His well-received coming-of-age novel, Jew Boy, is described by Amazon.com as telling “the story of a young boy growing up in the complex shadow of his mother’s survival of the Holocaust [who] struggles to comprehend what it means to be Jewish as he deals with the demons haunting his mother and attempts to escape his wretched home life by devoting himself to high school football.
“He eventually hitchhikes across the country, coming face-to-face with the very phantoms he has fled.”
In the mid-1980s Kaufman attended City College of New York, where he studied with Joseph Heller, author of Catch-22; Anthony Burgess, who wrote A Clockwork Orange; and Holocaust survivor/Nobel laureate Elie Wiesel, he told the Voice.
He described the “hallowed halls of CCNY” as being filled in those days with “passionate discourse and gifted writers.”
WAS ‘HEAVILY ALCOHOLIC’
He was “heavily alcoholic” until 21 years ago, he said, and described for the Greektown crowd how he woke up one morning in an alcoholic stupor, turned to the “very beautiful blonde-haired woman lying in the bed next to me, and asked, ‘Who the hell are you?’ and she answered, ‘Your wife’!” thereupon discovering that he had gotten married “during a blackout.”

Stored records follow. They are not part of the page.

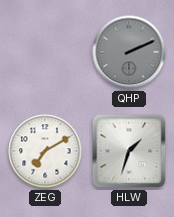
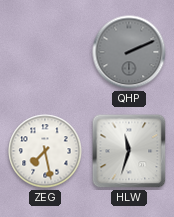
ZEG: 7:10 -> 7:28
HLW: 1:33 -> 11:33
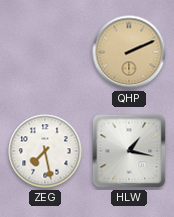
QHP dial: grey -> champagne
HLW: 11:33 -> 1:17
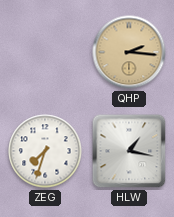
QHP: 2:11 -> 2:16
ZEG: 7:28 -> 7:33
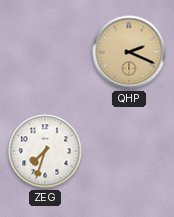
QHP: 2:16 -> 2:19
HLW: 1:17 -> none
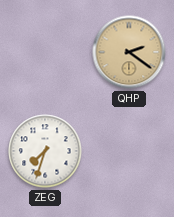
QHP: 2:19 -> 2:21
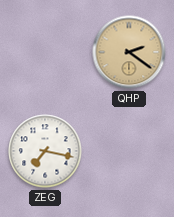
ZEG: 7:33 -> 7:17
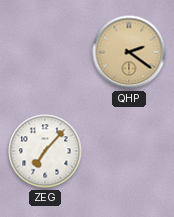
ZEG: 7:17 -> 7:07
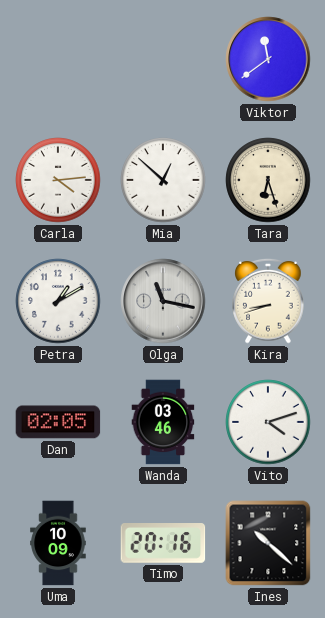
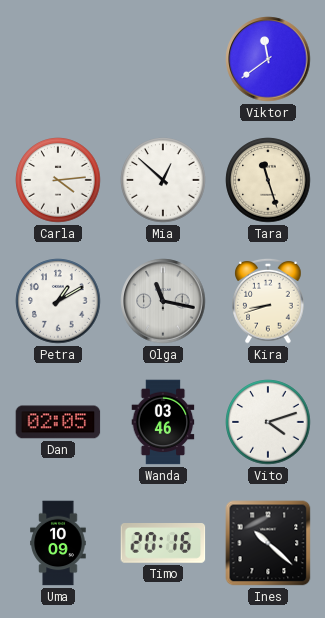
Tara: 6:27 -> 11:27
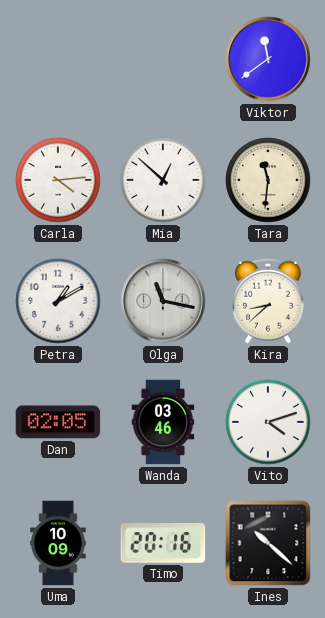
Tara: 11:27 -> 11:31
Kira: 8:42 -> 8:38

Long divorced, Kaufman describes his relationship with his daughter Isabella in Drunken Angel, for which he is currently on an Eastern United States book tour.
He said she was quite surprised to discover that he was unconcerned about her sexual orientation, having expected him to be shocked, but delighted that he was “down with it.”
This is his “first time in Baltimore,” he told VoB, having been invited to Greektown by Alvarez, but had to return to New York to continue his book tour following the reading.
He said however he “hope[s] to come back to Baltimore again” when he has more time to see the city.